INSTRUCTIONS TO FOLLOW => Lines in the entries below where the word "wrist" shows up should each be copied.

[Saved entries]
↓↓↓

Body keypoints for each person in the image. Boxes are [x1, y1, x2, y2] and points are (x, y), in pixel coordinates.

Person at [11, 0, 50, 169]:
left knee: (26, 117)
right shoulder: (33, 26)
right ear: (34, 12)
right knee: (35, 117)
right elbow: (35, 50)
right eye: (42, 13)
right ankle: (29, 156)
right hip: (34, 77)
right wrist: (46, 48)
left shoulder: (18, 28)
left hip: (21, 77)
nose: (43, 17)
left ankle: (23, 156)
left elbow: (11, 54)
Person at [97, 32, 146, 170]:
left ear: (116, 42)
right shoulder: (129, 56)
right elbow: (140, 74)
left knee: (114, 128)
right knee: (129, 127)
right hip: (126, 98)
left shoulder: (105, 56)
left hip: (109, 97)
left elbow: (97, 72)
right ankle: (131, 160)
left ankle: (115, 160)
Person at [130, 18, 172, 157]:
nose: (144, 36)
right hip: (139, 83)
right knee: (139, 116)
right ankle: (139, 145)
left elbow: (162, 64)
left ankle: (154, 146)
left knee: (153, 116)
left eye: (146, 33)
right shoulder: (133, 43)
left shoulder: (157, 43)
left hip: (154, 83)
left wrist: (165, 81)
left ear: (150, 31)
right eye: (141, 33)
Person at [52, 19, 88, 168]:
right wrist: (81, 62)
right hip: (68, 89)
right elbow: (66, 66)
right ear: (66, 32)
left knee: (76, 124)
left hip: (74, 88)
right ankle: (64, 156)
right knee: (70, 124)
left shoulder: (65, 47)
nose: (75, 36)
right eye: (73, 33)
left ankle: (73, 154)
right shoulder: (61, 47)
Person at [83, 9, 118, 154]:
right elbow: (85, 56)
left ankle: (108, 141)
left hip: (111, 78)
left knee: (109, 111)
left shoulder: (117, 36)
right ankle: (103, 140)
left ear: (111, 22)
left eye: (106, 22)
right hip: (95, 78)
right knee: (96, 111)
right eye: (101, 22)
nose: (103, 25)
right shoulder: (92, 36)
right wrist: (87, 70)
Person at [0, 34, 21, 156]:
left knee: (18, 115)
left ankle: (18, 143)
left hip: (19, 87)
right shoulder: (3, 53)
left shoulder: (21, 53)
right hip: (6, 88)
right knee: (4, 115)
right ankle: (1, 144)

↑↑↑
↓↓↓

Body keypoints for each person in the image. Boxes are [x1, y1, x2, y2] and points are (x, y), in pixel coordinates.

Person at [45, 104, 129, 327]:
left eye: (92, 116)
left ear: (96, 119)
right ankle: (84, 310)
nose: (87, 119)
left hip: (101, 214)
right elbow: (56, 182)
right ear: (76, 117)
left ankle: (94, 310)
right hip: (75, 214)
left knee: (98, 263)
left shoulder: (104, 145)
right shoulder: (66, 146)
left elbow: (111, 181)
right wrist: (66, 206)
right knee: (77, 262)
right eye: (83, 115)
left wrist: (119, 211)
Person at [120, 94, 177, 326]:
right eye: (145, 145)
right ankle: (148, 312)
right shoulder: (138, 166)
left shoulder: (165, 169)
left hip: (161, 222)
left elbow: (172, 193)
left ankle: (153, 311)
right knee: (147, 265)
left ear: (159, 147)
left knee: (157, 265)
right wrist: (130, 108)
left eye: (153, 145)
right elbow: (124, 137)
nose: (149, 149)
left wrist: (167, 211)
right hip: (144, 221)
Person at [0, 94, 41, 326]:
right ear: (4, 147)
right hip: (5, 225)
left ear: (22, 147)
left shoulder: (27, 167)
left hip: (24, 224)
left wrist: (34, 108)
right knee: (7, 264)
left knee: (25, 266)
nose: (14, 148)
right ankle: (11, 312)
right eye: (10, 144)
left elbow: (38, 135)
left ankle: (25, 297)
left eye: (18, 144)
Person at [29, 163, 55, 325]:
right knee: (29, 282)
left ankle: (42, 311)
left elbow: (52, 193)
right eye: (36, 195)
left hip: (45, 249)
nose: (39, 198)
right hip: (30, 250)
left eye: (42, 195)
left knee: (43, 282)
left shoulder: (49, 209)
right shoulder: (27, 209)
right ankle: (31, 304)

↑↑↑
↓↓↓

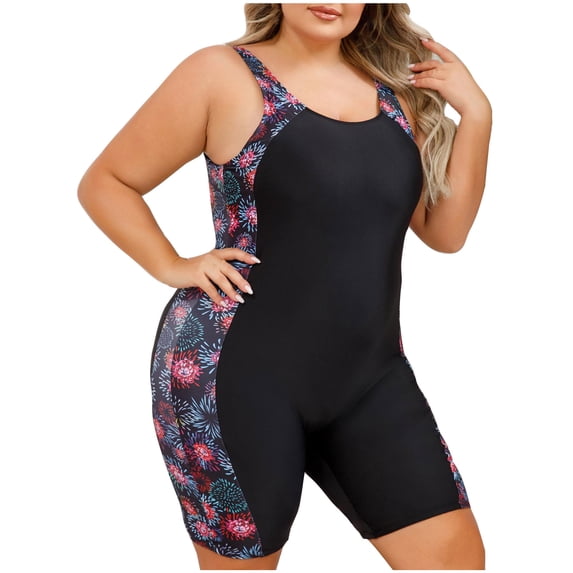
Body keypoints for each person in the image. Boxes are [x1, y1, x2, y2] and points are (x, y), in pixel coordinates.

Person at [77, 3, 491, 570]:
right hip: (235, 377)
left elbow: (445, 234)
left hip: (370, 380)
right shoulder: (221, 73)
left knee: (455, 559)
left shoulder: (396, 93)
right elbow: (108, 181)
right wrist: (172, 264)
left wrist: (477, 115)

↑↑↑

SOLUTION =>
right wrist: (46, 48)
left wrist: (165, 81)
right wrist: (81, 62)
right wrist: (87, 70)
right wrist: (66, 206)
left wrist: (119, 211)
right wrist: (130, 108)
left wrist: (167, 211)
left wrist: (34, 108)
right wrist: (172, 264)
left wrist: (477, 115)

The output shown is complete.